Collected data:
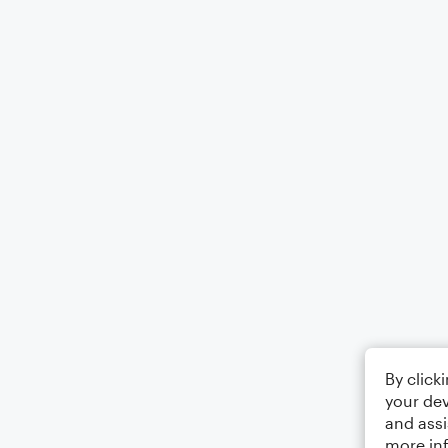
By click
your dev
and assi
more in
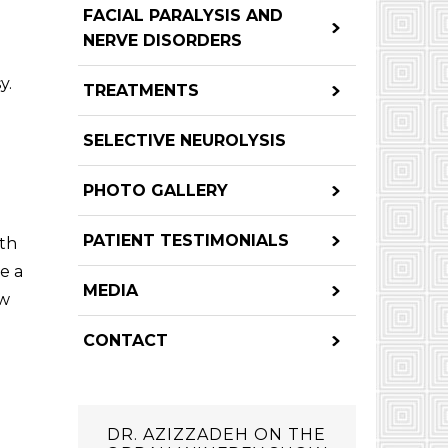
FACIAL PARALYSIS AND
NERVE DISORDERS
y.
TREATMENTS
SELECTIVE NEUROLYSIS
PHOTO GALLERY
PATIENT TESTIMONIALS
oth
te a
MEDIA
ow
CONTACT
DR. AZIZZADEH ON THE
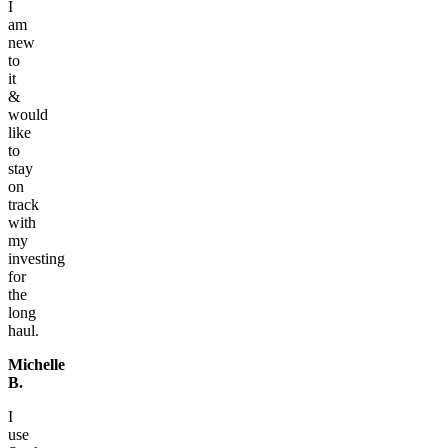
I
am
new
to
it
&
would
like
to
stay
on
track
with
my
investing
for
the
long
haul.
Michelle
B.
I
use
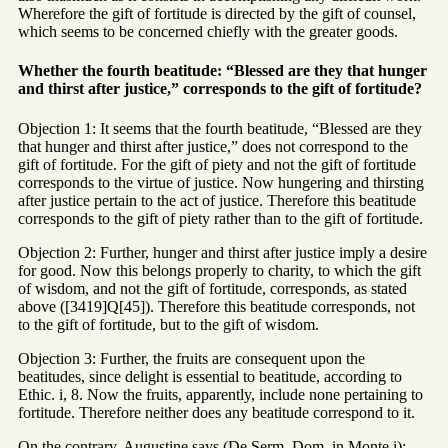
Wherefore the gift of fortitude is directed by the gift of counsel,
which seems to be concerned chiefly with the greater goods.
Whether the fourth beatitude: “Blessed are they that hunger
and thirst after justice,” corresponds to the gift of fortitude?
Objection 1: It seems that the fourth beatitude, “Blessed are they
that hunger and thirst after justice,” does not correspond to the
gift of fortitude. For the gift of piety and not the gift of fortitude
corresponds to the virtue of justice. Now hungering and thirsting
after justice pertain to the act of justice. Therefore this beatitude
corresponds to the gift of piety rather than to the gift of fortitude.
Objection 2: Further, hunger and thirst after justice imply a desire
for good. Now this belongs properly to charity, to which the gift
of wisdom, and not the gift of fortitude, corresponds, as stated
above ([3419]Q[45]). Therefore this beatitude corresponds, not
to the gift of fortitude, but to the gift of wisdom.
Objection 3: Further, the fruits are consequent upon the
beatitudes, since delight is essential to beatitude, according to
Ethic. i, 8. Now the fruits, apparently, include none pertaining to
fortitude. Therefore neither does any beatitude correspond to it.
On the contrary, Augustine says (De Serm. Dom. in Monte i):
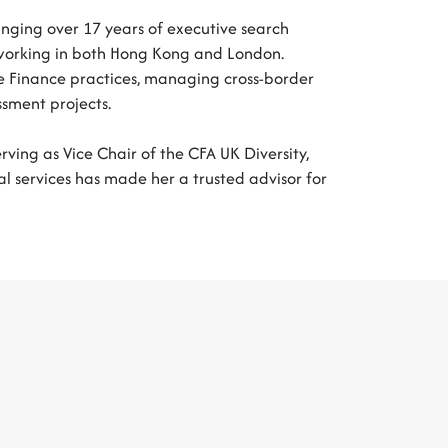
ringing over 17 years of executive search
s, working in both Hong Kong and London.
 Finance practices, managing cross-border
ssment projects.
rving as Vice Chair of the CFA UK Diversity,
al services has made her a trusted advisor for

## Directions
Extract every line of the records above that contains the word "this".

## Answer to the problem
after justice pertain to the act of justice. Therefore this beatitude
for good. Now this belongs properly to charity, to which the gift
above ([3419]Q[45]). Therefore this beatitude corresponds, not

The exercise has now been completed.